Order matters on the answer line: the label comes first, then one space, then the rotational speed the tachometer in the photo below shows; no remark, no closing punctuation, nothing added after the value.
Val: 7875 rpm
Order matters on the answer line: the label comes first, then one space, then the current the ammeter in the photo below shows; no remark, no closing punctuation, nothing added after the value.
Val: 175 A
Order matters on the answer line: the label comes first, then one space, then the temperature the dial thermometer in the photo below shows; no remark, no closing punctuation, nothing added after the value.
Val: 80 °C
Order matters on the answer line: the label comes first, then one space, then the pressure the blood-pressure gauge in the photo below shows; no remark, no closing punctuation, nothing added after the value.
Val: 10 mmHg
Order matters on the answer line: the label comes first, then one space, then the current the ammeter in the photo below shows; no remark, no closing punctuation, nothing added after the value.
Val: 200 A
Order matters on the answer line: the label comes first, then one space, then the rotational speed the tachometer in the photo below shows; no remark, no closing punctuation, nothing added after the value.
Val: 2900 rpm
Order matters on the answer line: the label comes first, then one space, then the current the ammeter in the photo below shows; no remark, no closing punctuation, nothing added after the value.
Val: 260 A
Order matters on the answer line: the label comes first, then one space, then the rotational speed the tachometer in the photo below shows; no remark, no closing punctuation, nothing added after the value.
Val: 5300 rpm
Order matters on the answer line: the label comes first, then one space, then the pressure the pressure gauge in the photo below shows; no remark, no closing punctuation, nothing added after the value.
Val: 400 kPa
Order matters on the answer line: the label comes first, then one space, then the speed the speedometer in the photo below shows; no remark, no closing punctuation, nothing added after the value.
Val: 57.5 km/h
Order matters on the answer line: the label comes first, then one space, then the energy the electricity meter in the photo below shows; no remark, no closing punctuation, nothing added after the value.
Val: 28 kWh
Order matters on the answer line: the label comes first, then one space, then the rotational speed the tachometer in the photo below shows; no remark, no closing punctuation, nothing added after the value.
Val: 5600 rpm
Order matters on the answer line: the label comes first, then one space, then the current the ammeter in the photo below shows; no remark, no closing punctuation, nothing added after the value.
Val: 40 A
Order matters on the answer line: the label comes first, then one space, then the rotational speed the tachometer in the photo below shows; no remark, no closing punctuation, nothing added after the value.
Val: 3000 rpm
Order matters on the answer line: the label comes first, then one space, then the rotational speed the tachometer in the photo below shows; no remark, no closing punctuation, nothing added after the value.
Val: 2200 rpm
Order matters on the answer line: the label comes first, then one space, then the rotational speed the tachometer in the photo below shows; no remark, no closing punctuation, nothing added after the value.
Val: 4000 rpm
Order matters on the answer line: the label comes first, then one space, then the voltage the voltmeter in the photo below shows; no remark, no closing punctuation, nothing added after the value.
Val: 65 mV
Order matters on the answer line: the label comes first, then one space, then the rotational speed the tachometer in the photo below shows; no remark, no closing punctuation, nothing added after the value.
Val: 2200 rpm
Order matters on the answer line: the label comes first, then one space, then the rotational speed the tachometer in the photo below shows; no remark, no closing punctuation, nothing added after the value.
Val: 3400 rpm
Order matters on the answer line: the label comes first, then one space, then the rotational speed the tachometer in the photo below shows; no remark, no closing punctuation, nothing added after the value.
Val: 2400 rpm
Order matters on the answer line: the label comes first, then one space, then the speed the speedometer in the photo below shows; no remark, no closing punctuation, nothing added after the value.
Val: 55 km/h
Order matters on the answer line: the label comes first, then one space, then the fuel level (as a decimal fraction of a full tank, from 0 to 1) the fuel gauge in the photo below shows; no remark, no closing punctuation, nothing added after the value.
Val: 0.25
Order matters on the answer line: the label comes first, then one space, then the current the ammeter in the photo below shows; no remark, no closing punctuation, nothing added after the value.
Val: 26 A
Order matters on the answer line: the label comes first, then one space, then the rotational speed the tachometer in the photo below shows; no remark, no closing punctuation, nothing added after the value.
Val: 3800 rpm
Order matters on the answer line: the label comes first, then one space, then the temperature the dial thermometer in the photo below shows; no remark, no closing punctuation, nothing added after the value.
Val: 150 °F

· · ·

Reproduce all of the rows above with "tachometer" changed to "rev counter" and nothing else altered.

## Task answer
Order matters on the answer line: the label comes first, then one space, then the rotational speed the rev counter in the photo below shows; no remark, no closing punctuation, nothing added after the value.
Val: 7875 rpm
Order matters on the answer line: the label comes first, then one space, then the current the ammeter in the photo below shows; no remark, no closing punctuation, nothing added after the value.
Val: 175 A
Order matters on the answer line: the label comes first, then one space, then the temperature the dial thermometer in the photo below shows; no remark, no closing punctuation, nothing added after the value.
Val: 80 °C
Order matters on the answer line: the label comes first, then one space, then the pressure the blood-pressure gauge in the photo below shows; no remark, no closing punctuation, nothing added after the value.
Val: 10 mmHg
Order matters on the answer line: the label comes first, then one space, then the current the ammeter in the photo below shows; no remark, no closing punctuation, nothing added after the value.
Val: 200 A
Order matters on the answer line: the label comes first, then one space, then the rotational speed the rev counter in the photo below shows; no remark, no closing punctuation, nothing added after the value.
Val: 2900 rpm
Order matters on the answer line: the label comes first, then one space, then the current the ammeter in the photo below shows; no remark, no closing punctuation, nothing added after the value.
Val: 260 A
Order matters on the answer line: the label comes first, then one space, then the rotational speed the rev counter in the photo below shows; no remark, no closing punctuation, nothing added after the value.
Val: 5300 rpm
Order matters on the answer line: the label comes first, then one space, then the pressure the pressure gauge in the photo below shows; no remark, no closing punctuation, nothing added after the value.
Val: 400 kPa
Order matters on the answer line: the label comes first, then one space, then the speed the speedometer in the photo below shows; no remark, no closing punctuation, nothing added after the value.
Val: 57.5 km/h
Order matters on the answer line: the label comes first, then one space, then the energy the electricity meter in the photo below shows; no remark, no closing punctuation, nothing added after the value.
Val: 28 kWh
Order matters on the answer line: the label comes first, then one space, then the rotational speed the rev counter in the photo below shows; no remark, no closing punctuation, nothing added after the value.
Val: 5600 rpm
Order matters on the answer line: the label comes first, then one space, then the current the ammeter in the photo below shows; no remark, no closing punctuation, nothing added after the value.
Val: 40 A
Order matters on the answer line: the label comes first, then one space, then the rotational speed the rev counter in the photo below shows; no remark, no closing punctuation, nothing added after the value.
Val: 3000 rpm
Order matters on the answer line: the label comes first, then one space, then the rotational speed the rev counter in the photo below shows; no remark, no closing punctuation, nothing added after the value.
Val: 2200 rpm
Order matters on the answer line: the label comes first, then one space, then the rotational speed the rev counter in the photo below shows; no remark, no closing punctuation, nothing added after the value.
Val: 4000 rpm
Order matters on the answer line: the label comes first, then one space, then the voltage the voltmeter in the photo below shows; no remark, no closing punctuation, nothing added after the value.
Val: 65 mV
Order matters on the answer line: the label comes first, then one space, then the rotational speed the rev counter in the photo below shows; no remark, no closing punctuation, nothing added after the value.
Val: 2200 rpm
Order matters on the answer line: the label comes first, then one space, then the rotational speed the rev counter in the photo below shows; no remark, no closing punctuation, nothing added after the value.
Val: 3400 rpm
Order matters on the answer line: the label comes first, then one space, then the rotational speed the rev counter in the photo below shows; no remark, no closing punctuation, nothing added after the value.
Val: 2400 rpm
Order matters on the answer line: the label comes first, then one space, then the speed the speedometer in the photo below shows; no remark, no closing punctuation, nothing added after the value.
Val: 55 km/h
Order matters on the answer line: the label comes first, then one space, then the fuel level (as a decimal fraction of a full tank, from 0 to 1) the fuel gauge in the photo below shows; no remark, no closing punctuation, nothing added after the value.
Val: 0.25
Order matters on the answer line: the label comes first, then one space, then the current the ammeter in the photo below shows; no remark, no closing punctuation, nothing added after the value.
Val: 26 A
Order matters on the answer line: the label comes first, then one space, then the rotational speed the rev counter in the photo below shows; no remark, no closing punctuation, nothing added after the value.
Val: 3800 rpm
Order matters on the answer line: the label comes first, then one space, then the temperature the dial thermometer in the photo below shows; no remark, no closing punctuation, nothing added after the value.
Val: 150 °F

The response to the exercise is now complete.